Menteri Sosial Saifullah Yusuf, yang akrab disapa Gus Ipul, menegaskan pentingnya menciptakan suasana aman dan nyaman bagi siswa Sekolah Rakyat yang mengikuti Masa Pengenalan Lingkungan Sekolah (MPLS) Tahun Ajaran 2026/2027. Penegasan ini disampaikan dalam Rapat Koordinasi bersama Wakil Menteri Sosial Agus Jabo Priyono dan seluruh Kepala Sekolah Rakyat secara daring di Kantor Kemensos, Jakarta, pada Senin, 13 Juli 2026.
Larangan Perpeloncoan dan Kekerasan
Gus Ipul menekankan bahwa MPLS harus bebas dari perpeloncoan, tindakan kekerasan, dan hal-hal yang dapat menciderai proses pengenalan lingkungan sekolah. "Pastikan mereka aman dan nyaman, tidak ada perploncoan, tidak ada tindakan kekerasan, tidak ada hal-hal yang menciderai MPLS. Ini masa di mana kita harus punya kemampuan untuk beradaptasi dengan situasi dan kondisi yang baru baik untuk siswanya, penduduknya, maupun juga untuk tenaga kependidikan yang lain," ujar Gus Ipul.
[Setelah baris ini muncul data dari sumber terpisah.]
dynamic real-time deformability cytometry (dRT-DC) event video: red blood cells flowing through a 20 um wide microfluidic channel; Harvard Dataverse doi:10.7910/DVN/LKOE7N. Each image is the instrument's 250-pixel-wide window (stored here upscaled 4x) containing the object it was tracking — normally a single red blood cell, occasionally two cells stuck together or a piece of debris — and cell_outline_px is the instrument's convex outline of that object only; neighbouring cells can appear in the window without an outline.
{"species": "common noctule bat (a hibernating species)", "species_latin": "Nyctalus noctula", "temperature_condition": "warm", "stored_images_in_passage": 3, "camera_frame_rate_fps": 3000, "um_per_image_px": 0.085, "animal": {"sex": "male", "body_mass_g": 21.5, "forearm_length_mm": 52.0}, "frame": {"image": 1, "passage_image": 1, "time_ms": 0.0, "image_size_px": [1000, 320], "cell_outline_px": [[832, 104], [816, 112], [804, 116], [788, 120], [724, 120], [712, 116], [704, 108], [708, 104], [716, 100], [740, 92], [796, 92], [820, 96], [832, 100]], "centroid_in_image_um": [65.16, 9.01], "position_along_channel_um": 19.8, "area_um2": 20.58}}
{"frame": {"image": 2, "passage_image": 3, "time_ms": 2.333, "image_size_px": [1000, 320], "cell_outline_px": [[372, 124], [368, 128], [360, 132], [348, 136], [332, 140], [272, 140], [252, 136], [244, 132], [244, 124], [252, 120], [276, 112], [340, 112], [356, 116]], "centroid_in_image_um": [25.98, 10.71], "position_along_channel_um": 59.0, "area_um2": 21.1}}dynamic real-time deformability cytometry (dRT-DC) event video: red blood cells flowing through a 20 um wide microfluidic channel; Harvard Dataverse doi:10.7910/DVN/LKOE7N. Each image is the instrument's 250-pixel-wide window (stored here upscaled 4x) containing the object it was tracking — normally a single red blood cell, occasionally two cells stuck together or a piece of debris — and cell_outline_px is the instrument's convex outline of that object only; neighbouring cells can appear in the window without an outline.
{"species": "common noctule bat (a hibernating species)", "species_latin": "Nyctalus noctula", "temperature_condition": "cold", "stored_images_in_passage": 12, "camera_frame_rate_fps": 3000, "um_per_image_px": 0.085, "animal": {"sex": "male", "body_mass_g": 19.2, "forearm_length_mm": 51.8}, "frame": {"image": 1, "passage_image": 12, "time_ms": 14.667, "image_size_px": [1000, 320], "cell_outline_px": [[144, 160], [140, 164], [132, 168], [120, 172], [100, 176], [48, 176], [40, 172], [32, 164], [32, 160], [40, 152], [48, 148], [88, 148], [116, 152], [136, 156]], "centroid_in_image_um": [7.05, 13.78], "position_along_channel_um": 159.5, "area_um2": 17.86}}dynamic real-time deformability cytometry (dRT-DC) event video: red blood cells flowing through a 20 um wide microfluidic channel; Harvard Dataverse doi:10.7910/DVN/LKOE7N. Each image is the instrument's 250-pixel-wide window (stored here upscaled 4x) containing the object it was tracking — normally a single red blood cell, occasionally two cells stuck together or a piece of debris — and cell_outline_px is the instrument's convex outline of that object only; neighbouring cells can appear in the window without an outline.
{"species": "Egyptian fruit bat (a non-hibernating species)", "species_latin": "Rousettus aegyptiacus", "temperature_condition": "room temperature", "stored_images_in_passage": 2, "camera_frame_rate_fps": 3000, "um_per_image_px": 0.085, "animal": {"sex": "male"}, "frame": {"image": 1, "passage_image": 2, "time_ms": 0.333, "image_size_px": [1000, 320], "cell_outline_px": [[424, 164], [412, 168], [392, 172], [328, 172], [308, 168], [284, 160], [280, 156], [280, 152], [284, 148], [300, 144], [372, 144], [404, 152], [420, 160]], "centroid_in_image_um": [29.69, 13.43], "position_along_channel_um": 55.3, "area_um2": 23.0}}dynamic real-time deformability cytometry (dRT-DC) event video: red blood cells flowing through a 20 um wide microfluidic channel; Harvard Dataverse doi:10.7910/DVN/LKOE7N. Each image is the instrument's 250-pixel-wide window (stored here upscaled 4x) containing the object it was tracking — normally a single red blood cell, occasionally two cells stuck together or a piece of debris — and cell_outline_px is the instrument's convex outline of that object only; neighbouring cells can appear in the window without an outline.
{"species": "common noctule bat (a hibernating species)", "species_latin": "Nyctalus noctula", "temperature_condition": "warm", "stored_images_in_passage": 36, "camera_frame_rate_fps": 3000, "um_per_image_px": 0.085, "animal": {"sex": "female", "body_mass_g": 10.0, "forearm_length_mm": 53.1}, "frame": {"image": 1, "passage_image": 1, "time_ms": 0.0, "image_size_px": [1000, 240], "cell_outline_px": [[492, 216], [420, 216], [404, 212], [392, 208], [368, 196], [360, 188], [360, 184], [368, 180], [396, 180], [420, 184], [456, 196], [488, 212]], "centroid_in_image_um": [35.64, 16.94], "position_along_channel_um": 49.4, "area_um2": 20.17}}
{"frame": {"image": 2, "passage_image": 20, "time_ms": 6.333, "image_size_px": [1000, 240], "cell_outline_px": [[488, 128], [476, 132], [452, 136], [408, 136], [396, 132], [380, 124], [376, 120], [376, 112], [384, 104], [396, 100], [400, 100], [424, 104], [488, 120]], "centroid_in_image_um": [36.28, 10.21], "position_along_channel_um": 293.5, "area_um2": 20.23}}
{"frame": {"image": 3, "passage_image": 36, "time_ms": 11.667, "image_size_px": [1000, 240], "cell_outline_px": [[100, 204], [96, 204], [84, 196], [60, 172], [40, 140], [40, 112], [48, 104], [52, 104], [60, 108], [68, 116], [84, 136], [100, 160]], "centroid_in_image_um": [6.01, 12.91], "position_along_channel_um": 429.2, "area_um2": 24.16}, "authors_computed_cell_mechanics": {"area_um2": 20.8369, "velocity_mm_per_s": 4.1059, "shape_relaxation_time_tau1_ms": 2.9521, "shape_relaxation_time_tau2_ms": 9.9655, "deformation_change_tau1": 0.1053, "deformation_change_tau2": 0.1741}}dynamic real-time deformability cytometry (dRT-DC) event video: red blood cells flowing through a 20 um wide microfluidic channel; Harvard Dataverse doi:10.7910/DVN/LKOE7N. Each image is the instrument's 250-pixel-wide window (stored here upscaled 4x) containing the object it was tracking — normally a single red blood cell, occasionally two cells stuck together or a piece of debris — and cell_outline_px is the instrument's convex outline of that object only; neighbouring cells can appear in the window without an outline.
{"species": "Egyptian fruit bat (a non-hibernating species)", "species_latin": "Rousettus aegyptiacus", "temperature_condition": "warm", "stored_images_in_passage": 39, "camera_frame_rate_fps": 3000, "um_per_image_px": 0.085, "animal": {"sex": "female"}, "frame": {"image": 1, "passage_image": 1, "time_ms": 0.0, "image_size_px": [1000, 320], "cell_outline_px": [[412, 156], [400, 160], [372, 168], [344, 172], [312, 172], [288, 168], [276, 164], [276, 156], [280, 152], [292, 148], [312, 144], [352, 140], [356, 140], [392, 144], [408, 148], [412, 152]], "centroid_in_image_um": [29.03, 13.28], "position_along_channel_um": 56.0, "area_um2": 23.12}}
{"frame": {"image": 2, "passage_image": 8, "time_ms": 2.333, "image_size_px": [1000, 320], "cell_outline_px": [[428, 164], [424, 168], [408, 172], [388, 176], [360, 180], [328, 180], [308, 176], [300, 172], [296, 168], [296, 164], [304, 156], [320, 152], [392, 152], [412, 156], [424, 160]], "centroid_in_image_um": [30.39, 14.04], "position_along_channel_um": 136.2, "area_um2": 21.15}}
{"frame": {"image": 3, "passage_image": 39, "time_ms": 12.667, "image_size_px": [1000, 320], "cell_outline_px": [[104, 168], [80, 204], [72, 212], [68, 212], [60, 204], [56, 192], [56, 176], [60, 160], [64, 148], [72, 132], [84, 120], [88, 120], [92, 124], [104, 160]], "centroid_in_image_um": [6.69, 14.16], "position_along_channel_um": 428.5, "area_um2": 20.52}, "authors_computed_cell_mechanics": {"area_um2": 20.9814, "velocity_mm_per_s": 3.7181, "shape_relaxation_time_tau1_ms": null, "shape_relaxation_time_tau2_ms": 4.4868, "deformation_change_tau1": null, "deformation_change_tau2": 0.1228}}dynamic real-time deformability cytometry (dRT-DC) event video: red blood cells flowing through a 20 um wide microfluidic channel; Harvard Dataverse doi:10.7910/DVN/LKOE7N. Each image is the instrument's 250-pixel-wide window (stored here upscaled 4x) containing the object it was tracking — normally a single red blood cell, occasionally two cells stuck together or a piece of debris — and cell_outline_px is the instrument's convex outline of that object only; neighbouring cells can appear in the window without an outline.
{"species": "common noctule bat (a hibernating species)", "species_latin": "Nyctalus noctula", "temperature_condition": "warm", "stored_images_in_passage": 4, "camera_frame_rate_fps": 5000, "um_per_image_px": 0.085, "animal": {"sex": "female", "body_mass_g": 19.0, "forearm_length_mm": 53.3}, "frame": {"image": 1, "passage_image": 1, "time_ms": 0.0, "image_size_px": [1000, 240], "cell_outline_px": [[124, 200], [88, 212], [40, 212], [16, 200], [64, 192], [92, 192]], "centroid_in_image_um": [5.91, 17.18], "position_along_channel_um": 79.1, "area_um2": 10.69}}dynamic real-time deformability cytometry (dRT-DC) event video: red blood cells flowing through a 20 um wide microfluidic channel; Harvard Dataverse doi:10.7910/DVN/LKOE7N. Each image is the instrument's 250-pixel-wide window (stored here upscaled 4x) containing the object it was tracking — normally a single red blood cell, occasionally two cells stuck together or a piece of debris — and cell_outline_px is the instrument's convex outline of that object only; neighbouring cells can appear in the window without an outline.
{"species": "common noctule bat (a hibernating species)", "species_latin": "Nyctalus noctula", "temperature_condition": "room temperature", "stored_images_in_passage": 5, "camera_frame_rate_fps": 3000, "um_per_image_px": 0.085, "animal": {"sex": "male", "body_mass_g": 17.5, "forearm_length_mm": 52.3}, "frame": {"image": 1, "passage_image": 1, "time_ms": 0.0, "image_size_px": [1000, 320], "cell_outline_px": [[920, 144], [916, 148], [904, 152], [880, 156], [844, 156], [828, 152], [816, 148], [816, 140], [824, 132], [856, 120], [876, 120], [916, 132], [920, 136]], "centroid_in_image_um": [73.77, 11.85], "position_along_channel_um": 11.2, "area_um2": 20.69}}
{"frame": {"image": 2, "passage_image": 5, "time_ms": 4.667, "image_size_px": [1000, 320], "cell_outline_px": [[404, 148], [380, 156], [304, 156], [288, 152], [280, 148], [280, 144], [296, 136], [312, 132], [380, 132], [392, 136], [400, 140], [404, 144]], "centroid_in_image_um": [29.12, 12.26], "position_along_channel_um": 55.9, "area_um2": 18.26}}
Pendampingan dengan Empati
Mensos meminta para kepala sekolah, guru, dan tenaga pendidik untuk melakukan pendampingan kepada siswa dengan hati dan penuh empati. "Kuatkan mereka, dampingi dengan penuh empati dan untuk itu bapak-ibu sekalian saya berharap, kita berhasil menciptakan kondisi mereka betah di Sekolah Rakyat," katanya. Ia juga berpesan untuk memastikan kebutuhan siswa tercukupi dengan baik dan belajar dari pengalaman tahun lalu, di mana bulan pertama dan kedua menjadi masa yang paling banyak tantangannya.
"Belajar dari tahun yang lalu banyak sekali tantangannya. Ada yang tidak betah, ada yang rindu orang tua, hadapi itu semua dengan baik. Mereka akan jadi anak-anak yang bisa mengikuti pembelajaran dengan baik," tambah Gus Ipul.
Jaga Sarana dan Prasarana Sekolah
Mensos mengingatkan agar gedung beserta sarana dan prasarana dijaga dan dirawat bersama. Seluruh Kepala Sekolah Rakyat didorong menciptakan suasana kedisiplinan secara terukur, terencana, dan diimplementasikan dengan baik, dimulai dengan menjaga kebersihan lingkungan. Gus Ipul menjelaskan bahwa kedisiplinan dan pendidikan karakter akan langsung terlihat ketika memasuki Sekolah Rakyat. "Maka itu rawat dengan baik karena itu dibangun dengan menggunakan uang rakyat. Dan itu adalah persembahan Presiden Prabowo untuk keluarga yang paling tidak mampu," ujar Gus Ipul.
MPLS Dilaksanakan Bertahap Empat Gelombang
Pada tahun ajaran ini, sebanyak 101 Sekolah Rakyat akan melaksanakan MPLS secara bertahap dengan pembagian empat gelombang. Rinciannya: 19 Sekolah Rakyat Permanen gelombang I pada 14 Juli, 63 Sekolah Rakyat Permanen gelombang II pada 31 Juli, 8 Sekolah Rakyat rintisan Jabodetabek pada 15 Agustus, dan 11 Sekolah Rakyat permanen gelombang IV pada 31 Agustus.